To know or not to know
This seems a very strong argument: how can you be opposed to people who really know what's going on, and hate being informed by 'just an abstract dashboard'. So, why does it make sense to have proper risk management implemented?
>First of all: you don't know what you don't know. As the famous saying goes: "Only Santa Claus can be at two places at the same time". It is simply not possible to know everything, and when there is a process in place to make sure people report risks; there is the chance you know more.
Secondly, not everybody is in a position to be everywhere. It is normally the top of the organization that is able to do this (and should be doing this). But risk management is not just information flowing bottom to top. Many others in the organization simply don't have the bandwidth, and don't have the authority. Still, they would greatly benefit from the insights, the challenges, the benchmarks, the risks and the mitigating actions. Only a formalized risk management process can resolve this.

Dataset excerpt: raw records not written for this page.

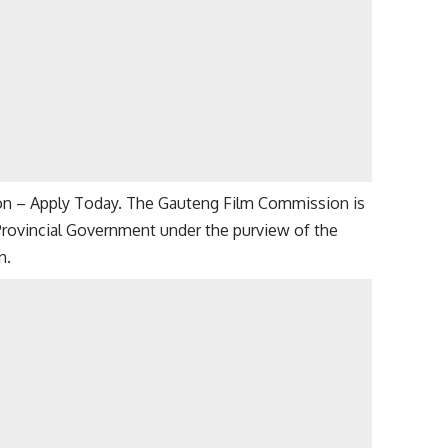
on – Apply Today. The Gauteng Film Commission is
 Provincial Government under the purview of the
n.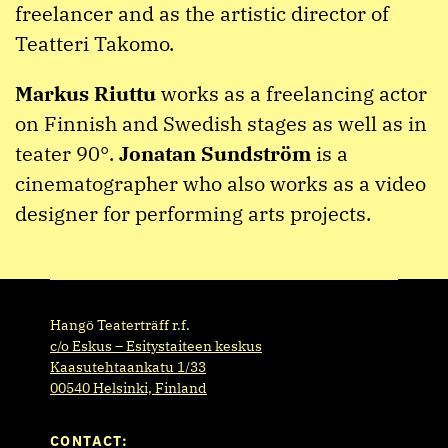
freelancer and as the artistic director of
Teatteri Takomo.
Markus Riuttu
works as a freelancing actor
on Finnish and Swedish stages as well as in
teater 90°.
Jonatan Sundström
is a
cinematographer who also works as a video
designer for performing arts projects.
Hangö Teaterträff r.f.
c/o Eskus – Esitystaiteen keskus
Kaasutehtaankatu 1/33
00540 Helsinki, Finland
CONTACT:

Thirdly, the tone at the top is vital here. Communicating risks needs to be formalized. Once a risk is communicated, it is deemed important. The risk management culture follows on from this and develops over time. This doesn't mean Kafka 2.0 should be implemented; risk management is a process, helped by technology, and driven by people.
So, I believe the dashboard will never replace the actual communication being there, the talking, and the asking of difficult questions. Risk management however, when properly implemented, helps to ask those questions, and helps to make things actionable, and ensures they are monitored.